**Directive 1:** According to the forum discussion about Stuart Hobson, which school did about a third of the Honor Society students at the Open House come from?
**Directive 2:** Write the next part of the forum discussion about Stuart Hobson, picking up after its final post.

**Document text:**
+===+
Based on the Honor Society kids who did the panel and tours at the Open House, I’d expect the upcoming rounds of Walls admits to be Ludlow-Taylor heavy. I think about 1/3rd of the kids were from there and the only other school with multiple kids was Watkins. Also clearly a very heavy overlap between Honor Society and drama participants.
Anonymous
Post 11/28/2024 10:00     Subject: Current experience at Stuart Hobson?

Anonymous wrote:
Anonymous wrote:
Anonymous wrote:
Anonymous wrote:
Anonymous wrote:
Anonymous wrote:
Anonymous wrote:
Anonymous wrote:
Anonymous wrote:
Anonymous wrote:
Anonymous wrote:
Anonymous wrote:
Anonymous wrote:
Anonymous wrote:There is no really great middle school option in this area. Read some of the posts about Basis. It has a for-profit parent company, high teacher turnover rate, and a not so great facility. It also self-selects for a smart and motivated peer group which makes it the overall best option for some students but being self-motivated and willing to do a large volume of homework is important and a lot of kids are not developmentally going to be ready for or happy at that type of middle school program.


Never fails that a BASIS hater comes out of the blue. You probably don't even have a kid at BASIS/

OP- BASIS is fine, great even. Convenient location, likeminded peers, sports, a Spring musical. Yes, the building sucks, but it goes through 12th grade, so you don't need to deal with the HS application process. If your child is smart and likes to learn, I don't see why you wouldn't at least apply.


Why not apply? No outdoor space, uninspired leadership, high teacher turnover, essentially no performing arts, weak sports/no playing fields, essentially no recognition of kids' talents outside a narrowly academic sphere, no languages taught before 8th grade (then just for beginners). Need I go on? The truth is that SH offers most of what BASIS is lacking outside serious academics. If only there was a way to meld BASIS academics and SH enrichment with a stable faculty and a good Head in this obnoxious DC political climate. I'd sign up for that in-boundary middle school fast.


Ridiculous.

You are comparing a school where most of the students are below grade level to Basis, the top public school in the city?


No, BASIS isn't the top public school in the city. Walls, JR top tier and possible Banneker are. Look at their college admissions successes for their upper echelon. They beat BASIS. Weak high school ECs, cramming four years of HS academics into three and too much math acceleration for average students hurt most BASIS students.
+===+
**Data records:**
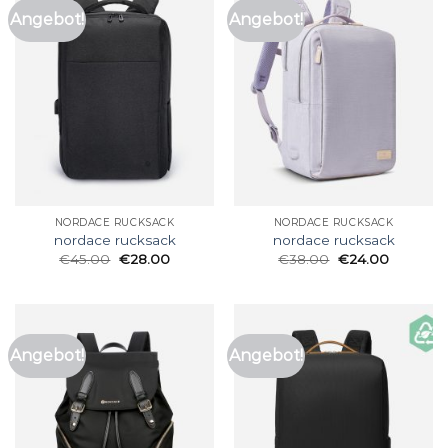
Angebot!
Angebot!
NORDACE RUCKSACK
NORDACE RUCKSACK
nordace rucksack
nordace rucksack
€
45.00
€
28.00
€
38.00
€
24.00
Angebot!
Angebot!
+===+
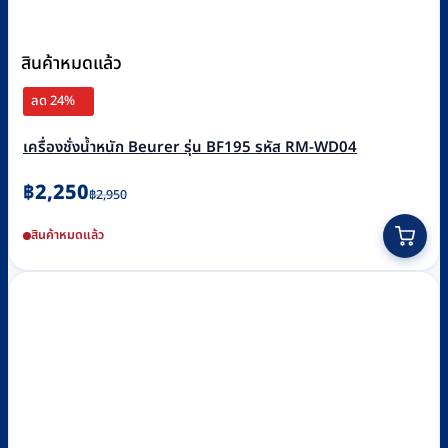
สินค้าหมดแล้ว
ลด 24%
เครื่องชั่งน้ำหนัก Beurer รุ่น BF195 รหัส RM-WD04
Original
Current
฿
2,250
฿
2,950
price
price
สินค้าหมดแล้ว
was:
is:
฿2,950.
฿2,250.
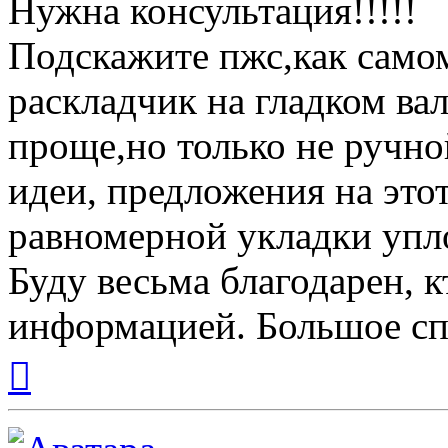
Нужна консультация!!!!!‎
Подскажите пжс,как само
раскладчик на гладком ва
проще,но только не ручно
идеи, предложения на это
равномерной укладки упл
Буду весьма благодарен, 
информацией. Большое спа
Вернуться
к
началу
+===+
**Expected output 1:** Ludlow-Taylor

**Expected output 2:**
A good many SH students end up at Walls and Banneker. I know of 10 kids from my boy's cohort at a DCPS ES who applied to Walls, 3 from SH, 3 from BASIS, 4 from Latin. All 3 from SH were admitted along with 1 from Latin. That's it. Sure, this evidence of preferential treatment in Walls admissions from SH is anecdotal but it's still interesting.


Where does one find this data?
and I meant top middle school in the city, as this thread is about SH.


I can't find the data on admissions to selective DCPS high schools by middle school and I've looked hard and called DCPS and OSSE (leaving messages).

If anybody knows where to find it, please let us know.


https://edscape.dc.gov/page/student-enrollment-pathways

Lots of n<10, which makes it harder to get a good sense, but you can get a rough sense based on the variety of selective high schools students are admitted to and the consistency of admission over multiple school years.


Deal, Hardy, Oyster and DCI are the only ones with exact numbers (10 or over), everyone else is less than 10. includes SH, EH, Basis, Latin, Francis, ITS, etc. Many middle schools on the list.


Keep in mind the overall class size at each of these schools. It would be unrealistic for Deal (400+ 8th graders) and ITDS (40+ 8th graders) to send an equivalent number of students. It helps here to look over multiple years. Which schools are consistently sending students to Walls?


There are TON of schools that send between 1 and 9 kids to Walls every year. Like, 20 different schools.


So look at it the other way. Since this thread is about Stuart-Hobson, Stuart-Hobson 8th graders to Walls in
SY19-20: n<10
SY20-21: 11
SY21-22: n<10
SY22-23: n<10

Stuart-Hobson 8th graders to Banneker in
SY19-20: n<10
SY20-21: n<10
SY21-22: 10
SY22-23: n<10

Stuart-Hobson 8th graders to McKinley in
SY19-20: n<10
SY20-21: 14
SY21-22: 12
SY22-23: 23

Stuart-Hobson 8th graders to Duke Ellington in
SY19-20: 14
SY20-21: 11
SY21-22: 10
SY22-23: 14


This is useful information, and it's pretty impressive. No stake in SH (not in bounds and have a kid already in a different middle school.) If I was at a feeder and my kid really wanted to go, I would have a hard time saying no.


No not really. SH is similar size to Deal and Deal sends significantly more kids to Walls.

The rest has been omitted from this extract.